A “agenda improvável” de Costa

As votações (e não votações) no Parlamento mostram que ainda há muito trabalho a fazer à esquerda.

Não é preciso acompanhar de muito perto a política nacional para perceber que talvez o mais difícil para António Costa ainda esteja para chegar e que o novo primeiro-ministro vai ter de fazer a quadratura do círculo para conseguir ultrapassar os muitos desafios e obstáculos que tem pela frente. O longínquo The Times of India publicava esta quinta-feira, dia de tomada de posse do XXI Governo Constitucional, uma notícia em que, para além de se congratular com o facto de o novo primeiro-ministro ser “de origem goesa”, resumia de uma forma inteligente e informada os tempos “difíceis” que Costa tem pela frente: “Simultaneamente [terá de] assegurar os compromissos com a União Europeia e dialogar com partidos de esquerda que rejeitam o acordo desde o início, insistir num programa socialista que permita uma redução sustentável de défice e dívida, aumentar salários mínimos e descongelar pensões.” Um caderno de encargos que o jornal indiano classificava de “agenda improvável”.

No Parlamento, esta sexta-feira percebeu-se as dificuldades que o líder dos socialistas vai ter para tornar provável essa “agenda improvável”; a maior parte das propostas mais sensíveis de alterações às leis que subiram ao plenário acabaram por descer às respectivas comissões sem votação para serem discutidas na especialidade. Um adiamento que mostra que ainda há muito trabalho a fazer para que haja uma convergência à esquerda que seja consequente.

Aliás, a “posição conjunta do PS e do PCP sobre a situação política”, um dos acordos que permitiram aos socialistas chegar ao poder, já alertava para uma lista de temas sensíveis em que, “apesar de não se ter verificado acordo quanto às condições para a sua concretização, se regista uma convergência quanto ao enunciado dos objectivos a alcançar”. Dois desses temas sensíveis, a extinção da sobretaxa do IRS e o fim dos cortes nos salários da função pública, chegaram ontem ao Parlamento, mas foram remetidos para discussão na especialidade nas respectivas comissões, sem votação. Aliás, todos os restantes dossiers levados pela esquerda à Assembleia da República, à excepção do fim dos exames do 4.º ano do ensino básico, tiveram o mesmo destino, ou seja, o adiamento. A direita, agora na oposição, não perdeu tempo e tentou transformar os adiamentos num caso político. “A decisão da esquerda ou das esquerdas é adiar, adiar, adiar”, comentava Cecília Meireles do CDS.

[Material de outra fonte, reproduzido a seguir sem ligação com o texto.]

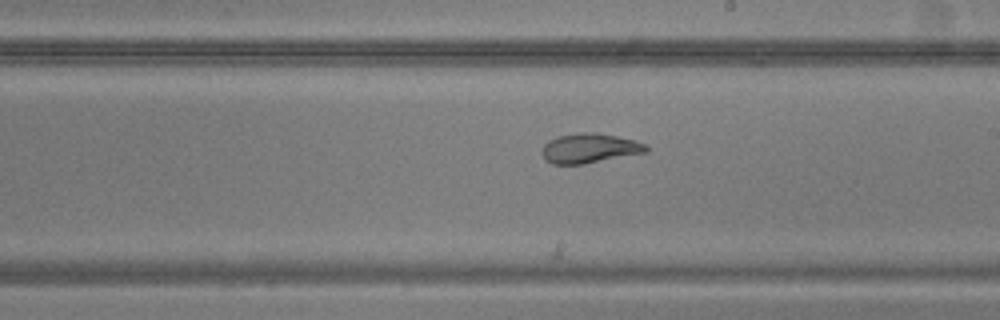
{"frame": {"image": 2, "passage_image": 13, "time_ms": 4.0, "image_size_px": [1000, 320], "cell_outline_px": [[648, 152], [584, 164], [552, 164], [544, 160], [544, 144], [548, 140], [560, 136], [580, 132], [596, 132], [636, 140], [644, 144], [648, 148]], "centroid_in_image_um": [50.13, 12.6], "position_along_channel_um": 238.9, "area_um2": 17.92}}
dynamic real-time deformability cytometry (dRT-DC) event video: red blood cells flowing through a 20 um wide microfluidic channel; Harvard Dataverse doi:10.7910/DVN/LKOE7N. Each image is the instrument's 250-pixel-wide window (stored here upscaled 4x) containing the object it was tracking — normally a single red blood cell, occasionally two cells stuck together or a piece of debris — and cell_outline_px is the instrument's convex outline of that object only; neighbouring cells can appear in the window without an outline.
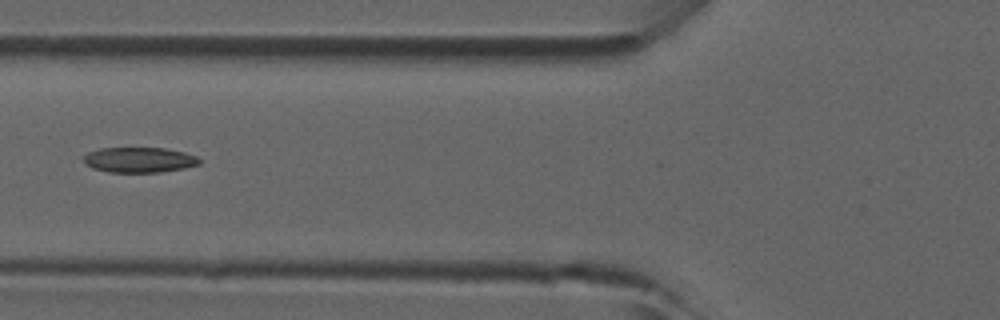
{"species": "common noctule bat (a hibernating species)", "species_latin": "Nyctalus noctula", "temperature_condition": "room temperature", "stored_images_in_passage": 41, "camera_frame_rate_fps": 3000, "um_per_image_px": 0.085, "animal": {"sex": "male", "forearm_length_mm": 52.5}, "frame": {"image": 1, "passage_image": 12, "time_ms": 3.667, "image_size_px": [1000, 320], "cell_outline_px": [[200, 164], [184, 168], [160, 172], [108, 172], [92, 168], [84, 160], [84, 156], [88, 152], [100, 148], [164, 148], [184, 152], [196, 156], [200, 160]], "centroid_in_image_um": [11.85, 13.59], "position_along_channel_um": 114.0, "area_um2": 16.94}}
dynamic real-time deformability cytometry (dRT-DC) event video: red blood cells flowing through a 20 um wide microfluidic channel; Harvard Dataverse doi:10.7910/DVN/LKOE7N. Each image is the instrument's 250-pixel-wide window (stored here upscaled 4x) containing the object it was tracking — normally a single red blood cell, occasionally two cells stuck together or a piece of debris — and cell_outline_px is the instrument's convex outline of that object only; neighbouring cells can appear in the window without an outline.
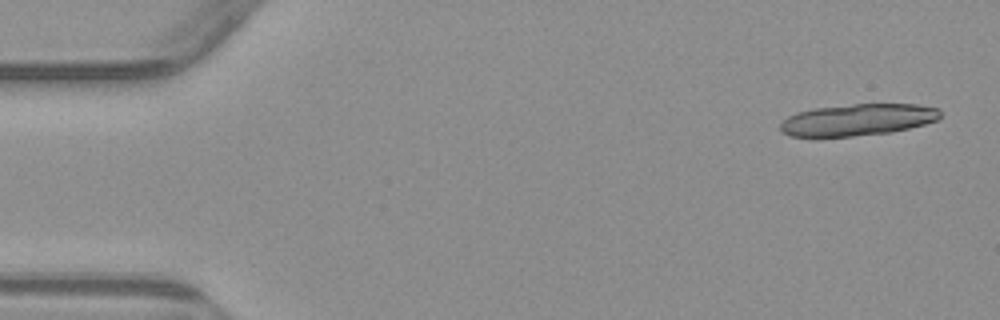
{"species": "common noctule bat (a hibernating species)", "species_latin": "Nyctalus noctula", "temperature_condition": "warm", "stored_images_in_passage": 5, "camera_frame_rate_fps": 3000, "um_per_image_px": 0.085, "animal": {"sex": "male", "body_mass_g": 23.1, "forearm_length_mm": 52.7}, "frame": {"image": 1, "passage_image": 1, "time_ms": 0.0, "image_size_px": [1000, 320], "cell_outline_px": [[940, 116], [936, 120], [924, 124], [892, 132], [852, 136], [788, 136], [780, 128], [780, 124], [788, 116], [796, 112], [816, 108], [852, 104], [916, 104], [940, 108]], "centroid_in_image_um": [72.92, 10.17], "position_along_channel_um": 12.1, "area_um2": 29.36}}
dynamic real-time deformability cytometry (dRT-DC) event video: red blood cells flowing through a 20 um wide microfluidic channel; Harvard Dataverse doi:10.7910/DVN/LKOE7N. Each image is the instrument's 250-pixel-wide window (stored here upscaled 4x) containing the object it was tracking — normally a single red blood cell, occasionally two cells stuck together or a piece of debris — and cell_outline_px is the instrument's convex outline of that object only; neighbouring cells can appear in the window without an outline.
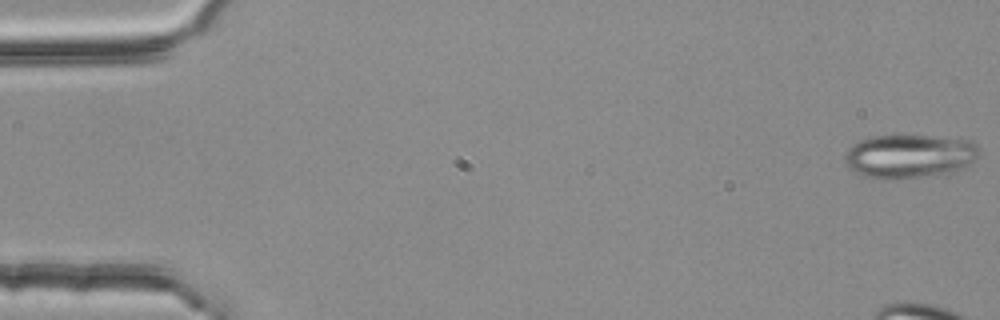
{"species": "common noctule bat (a hibernating species)", "species_latin": "Nyctalus noctula", "temperature_condition": "room temperature", "stored_images_in_passage": 5, "camera_frame_rate_fps": 3000, "um_per_image_px": 0.085, "animal": {"sex": "female", "body_mass_g": 25.1}, "frame": {"image": 1, "passage_image": 1, "time_ms": 0.0, "image_size_px": [1000, 320], "cell_outline_px": [[980, 152], [976, 160], [960, 168], [944, 172], [896, 180], [880, 180], [864, 176], [848, 168], [844, 160], [844, 156], [848, 148], [852, 144], [860, 140], [872, 136], [924, 136], [972, 140], [976, 144]], "centroid_in_image_um": [77.24, 13.28], "position_along_channel_um": 7.8, "area_um2": 34.04}}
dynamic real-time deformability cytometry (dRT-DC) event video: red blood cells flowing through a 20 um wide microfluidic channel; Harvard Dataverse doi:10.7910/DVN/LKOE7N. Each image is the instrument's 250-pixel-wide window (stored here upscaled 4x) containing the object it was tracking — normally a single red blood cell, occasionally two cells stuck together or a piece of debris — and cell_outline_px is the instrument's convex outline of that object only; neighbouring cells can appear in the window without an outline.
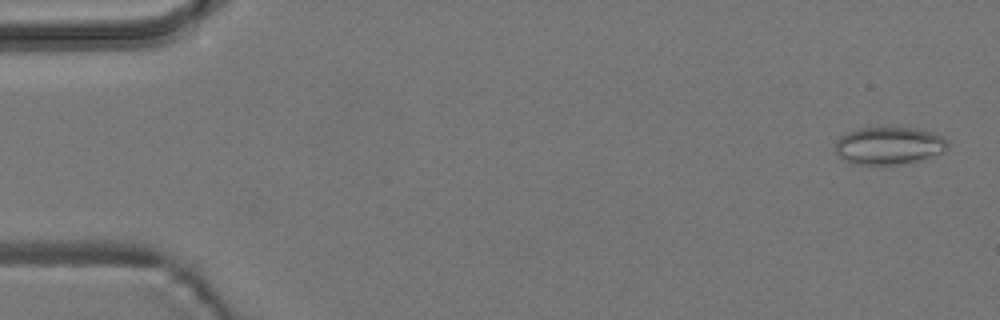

Os deputados têm agora 20 dias para fazer a discussão na especialidade para que as propostas possam voltar a ser votadas. Um tempo que António Costa terá de aproveitar para se sentar à mesma mesa com Jerónimo de Sousa e Catarina Martins e tentar chegar a um consenso, sobretudo quanto à velocidade com que se vai tirar o pé do acelerador da austeridade. A falta de entendimento sobre estes temas sensíveis numa altura tão precoce da legislatura equivaleria a uma sentença de morte para este Governo.